Hendrik yang Hidup dalam Pengusiran, dari Pantai hingga Cagar Alam

Kabupaten Sukabumi

Hendrik yang Hidup dalam Pengusiran, dari Pantai hingga Cagar Alam

Syahdan Alamsyah - detikJabar
Sabtu, 08 Feb 2025 13:00 WIB
Hendrik dan ibundanya kini tinggal di Batu Kenit CA Sukawayana
Hendrik dan ibundanya kini tinggal di Batu Kenit CA Sukawayana. Foto: Syahdan Alamsyah/detikJabar
Sukabumi -

Kebijakan pembongkaran demi memperindah kawasan Taman Wisata Alam (TWA) Pesisir Sukawayana oleh tim terpadu Pemerintah Kabupaten Sukabumi terasa tidak adil bagi Hendrik (37), warga asli Kecamatan Cikakak yang telah tinggal selama 30 tahun di lokasi tersebut.

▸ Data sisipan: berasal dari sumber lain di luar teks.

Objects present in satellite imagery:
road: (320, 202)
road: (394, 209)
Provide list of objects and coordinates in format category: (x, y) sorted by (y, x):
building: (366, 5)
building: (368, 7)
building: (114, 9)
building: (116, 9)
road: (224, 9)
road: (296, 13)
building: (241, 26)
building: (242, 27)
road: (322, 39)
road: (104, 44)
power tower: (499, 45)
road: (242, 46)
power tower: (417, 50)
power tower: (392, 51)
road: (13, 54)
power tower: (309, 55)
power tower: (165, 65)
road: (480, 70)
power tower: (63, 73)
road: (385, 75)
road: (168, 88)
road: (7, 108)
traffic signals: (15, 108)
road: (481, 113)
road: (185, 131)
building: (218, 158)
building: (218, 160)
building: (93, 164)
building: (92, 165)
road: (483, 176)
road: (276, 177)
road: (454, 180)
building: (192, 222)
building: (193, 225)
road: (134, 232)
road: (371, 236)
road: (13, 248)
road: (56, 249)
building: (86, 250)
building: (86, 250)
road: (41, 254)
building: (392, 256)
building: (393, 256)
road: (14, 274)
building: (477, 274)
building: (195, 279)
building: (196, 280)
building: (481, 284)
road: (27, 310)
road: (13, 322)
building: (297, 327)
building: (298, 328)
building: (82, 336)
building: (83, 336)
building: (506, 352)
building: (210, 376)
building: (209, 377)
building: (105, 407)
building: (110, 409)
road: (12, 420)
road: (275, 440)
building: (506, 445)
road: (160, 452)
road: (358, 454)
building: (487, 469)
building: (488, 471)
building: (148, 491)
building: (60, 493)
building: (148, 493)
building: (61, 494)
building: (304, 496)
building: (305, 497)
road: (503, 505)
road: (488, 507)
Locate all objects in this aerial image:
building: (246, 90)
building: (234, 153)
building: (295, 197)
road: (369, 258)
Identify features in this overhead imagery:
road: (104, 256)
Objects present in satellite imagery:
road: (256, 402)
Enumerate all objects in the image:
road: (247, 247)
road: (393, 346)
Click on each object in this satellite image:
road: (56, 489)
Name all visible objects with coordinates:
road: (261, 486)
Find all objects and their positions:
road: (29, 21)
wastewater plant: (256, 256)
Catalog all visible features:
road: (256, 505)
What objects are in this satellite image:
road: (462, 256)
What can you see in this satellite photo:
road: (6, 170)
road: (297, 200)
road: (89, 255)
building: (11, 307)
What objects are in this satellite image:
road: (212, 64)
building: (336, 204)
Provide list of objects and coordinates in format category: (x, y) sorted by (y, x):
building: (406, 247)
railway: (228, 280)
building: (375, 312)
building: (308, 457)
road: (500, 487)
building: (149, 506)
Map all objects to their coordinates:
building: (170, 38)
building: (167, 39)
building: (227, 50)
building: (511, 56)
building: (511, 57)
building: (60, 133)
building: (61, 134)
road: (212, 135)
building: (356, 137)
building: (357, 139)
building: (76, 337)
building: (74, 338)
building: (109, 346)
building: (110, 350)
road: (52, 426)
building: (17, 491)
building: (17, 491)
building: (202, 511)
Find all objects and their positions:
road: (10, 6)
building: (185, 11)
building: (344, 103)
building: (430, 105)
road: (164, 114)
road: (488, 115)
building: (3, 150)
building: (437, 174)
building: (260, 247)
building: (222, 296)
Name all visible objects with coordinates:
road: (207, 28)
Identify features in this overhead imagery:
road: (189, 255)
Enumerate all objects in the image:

Di sepanjang tepian pantai yang dulu ramai dengan warung-warung kecil, kini hanya tersisa puing-puing dan tiang kayu yang tercerabut dari tanah. Salah satunya adalah warung sekaligus rumah yang dihuni oleh Hendrik bersama istri, empat anaknya, dan ibunya yang sudah renta.

Warung itu dibangun oleh almarhum ayahnya pada 1980-an. Kini, bangunan yang menjadi satu-satunya tempat mereka berteduh telah rata dengan tanah. Video sang istri viral beredar di media sosial, soal permintaan tolong mereka untuk mendapat tempat tinggal yang layak selepas pembongkaran.

SCROLL TO CONTINUE WITH CONTENT

"Bapak meninggal, saya sama ibu, istri, dan anak tinggal di warung itu. Tapi tiba-tiba kemarin kena gusuran. Enggak ada pilihan, terpaksa pindah ke Batu Kenit, kawasan Cagar Alam (CA) Sukawayana," ungkap Hendrik kepada detikJabar, Sabtu (8/2/2025).

Terusir Berulang Kali, Tak Punya Tempat untuk Pulang

ADVERTISEMENT

Bagi Hendrik, pengusiran bukan hal baru. Selama hidupnya ia tidak pernah benar-benar memiliki tempat tinggal yang tetap.

"Saya dahulu kehilangan rumah karena ada masalah keluarga, ayah saya kalah, lalu terusir. Pindah ke TWA Sukawayana, tinggal puluhan tahun, sekarang terusir lagi. Terpaksa ke Cagar Alam. Baru sebentar di sini, sudah ada surat peringatan lagi. Sekarang saya enggak tahu harus ke mana," tuturnya, suaranya terdengar berat.

Kini, sebuah surat peringatan dari BBKSDA Jawa Barat yang dibagikan oleh Gakkum Kementerian Kehutanan kembali mengancam Hendrik dan keluarganya. Mereka diberi waktu dua minggu untuk segera keluar dari kawasan itu.

"Hilang rumah karena ada masalah keluarga, saya terusir. Pindah ke pantai, terusir lagi. Sekarang di cagar alam juga disuruh pergi," ulangnya, menunduk dalam diam.

Di tengah ketidakpastian, Hendrik hanya bisa berusaha bertahan. Ibunya, seorang perempuan tua dengan kaki yang sakit, tinggal terpisah di sebuah saung kecil yang berdiri seadanya. Di warung tempatnya berteduh kini, istrinya dan anaknya yang masih berusia 1,5 tahun terbaring lemah.

"Istri mungkin kecapekan, ya. Karena kemarin itu kita serentak diminta pergi. Anak juga sempat ikut-ikutan begadang, akhirnya sekarang keduanya sakit," ujarnya, lirih.

Ia menghela napas panjang, menyadari bahwa keluarganya semakin kelelahan, bukan hanya secara fisik tetapi juga batin.

Hendrik tidak banyak meminta. Ia tidak menuntut rumah mewah atau kompensasi besar. Ia hanya ingin kepastian, agar ia dan keluarganya bisa bertahan hidup tanpa harus terusir lagi.

"Harapan saya, kita diberi tempat usaha yang layak. Bisa difasilitasi. Dari dulu pihak pemerintah dan pengembang enggak pernah ada janji soal kios. Dapat kerohiman tidak seberapa, terus diusir," katanya, pasrah.

Malam semakin larut. Di kejauhan, suara ombak Pantai Sukawayana berpadu dengan deru angin kencang yang menggoyang tenda-tenda warga yang masih bertahan.

Tak ada yang tahu sampai kapan Hendrik dan keluarganya bisa bertahan di tempat itu namun hanya satu yang pasti, untuk kesekian kalinya, mereka kehilangan tempat untuk pulang.